From the line containing "ik dan berkelanjutan, upaya" to the line containing "Genți laptop" in the records below, set down every line exactly as it stands, both ends included, and skip the pictures.

*** Block opens ***

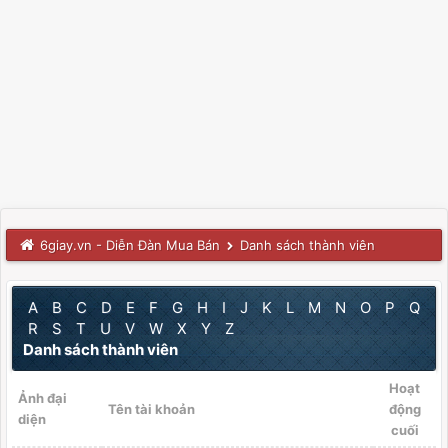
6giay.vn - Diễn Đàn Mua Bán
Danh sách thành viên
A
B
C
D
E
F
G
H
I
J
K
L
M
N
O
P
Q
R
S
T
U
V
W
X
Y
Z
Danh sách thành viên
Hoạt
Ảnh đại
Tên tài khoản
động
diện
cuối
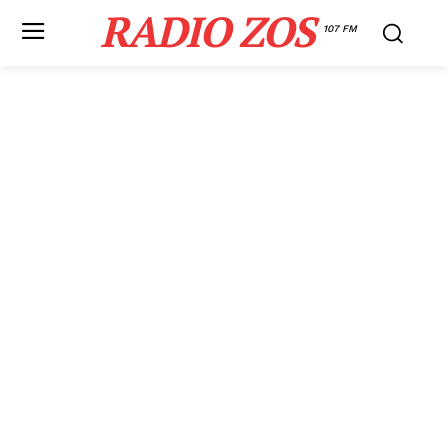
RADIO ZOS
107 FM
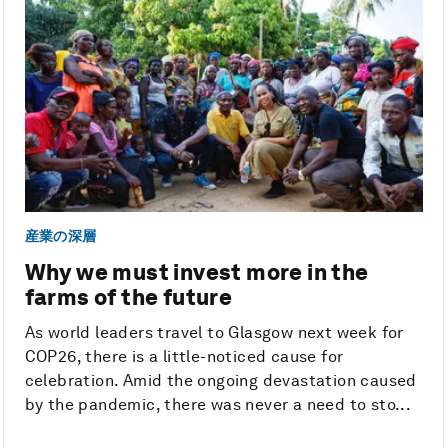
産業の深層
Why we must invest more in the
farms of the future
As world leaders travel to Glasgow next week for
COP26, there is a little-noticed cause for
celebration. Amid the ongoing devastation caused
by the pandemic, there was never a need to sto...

*** Block closes ***
*** Block opens ***

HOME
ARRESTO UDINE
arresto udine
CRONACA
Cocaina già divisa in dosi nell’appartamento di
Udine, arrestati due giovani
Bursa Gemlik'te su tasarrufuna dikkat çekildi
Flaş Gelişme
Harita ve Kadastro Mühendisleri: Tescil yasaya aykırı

*** Block closes ***
*** Block opens ***

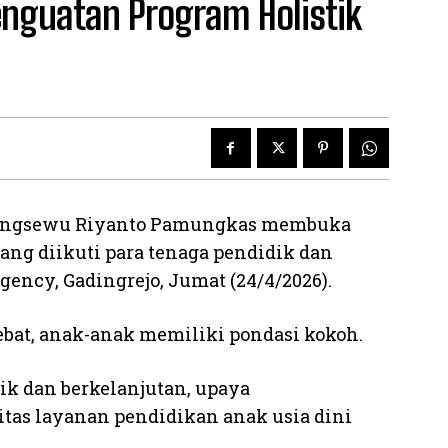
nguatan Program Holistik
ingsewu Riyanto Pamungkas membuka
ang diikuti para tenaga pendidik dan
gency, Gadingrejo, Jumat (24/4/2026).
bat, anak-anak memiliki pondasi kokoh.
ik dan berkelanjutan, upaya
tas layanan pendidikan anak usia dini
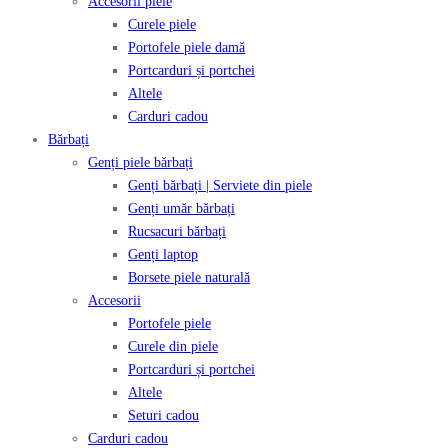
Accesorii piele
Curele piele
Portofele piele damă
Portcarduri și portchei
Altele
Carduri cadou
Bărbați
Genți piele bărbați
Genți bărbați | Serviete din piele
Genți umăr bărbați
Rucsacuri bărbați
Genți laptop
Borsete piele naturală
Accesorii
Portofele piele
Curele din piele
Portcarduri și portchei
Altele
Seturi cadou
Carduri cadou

*** Block closes ***

Reply:
ik dan berkelanjutan, upaya
tas layanan pendidikan anak usia dini
Accesorii piele
Curele piele
Portofele piele damă
Portcarduri și portchei
Altele
Carduri cadou
Bărbați
Genți piele bărbați
Genți bărbați | Serviete din piele
Genți umăr bărbați
Rucsacuri bărbați
Genți laptop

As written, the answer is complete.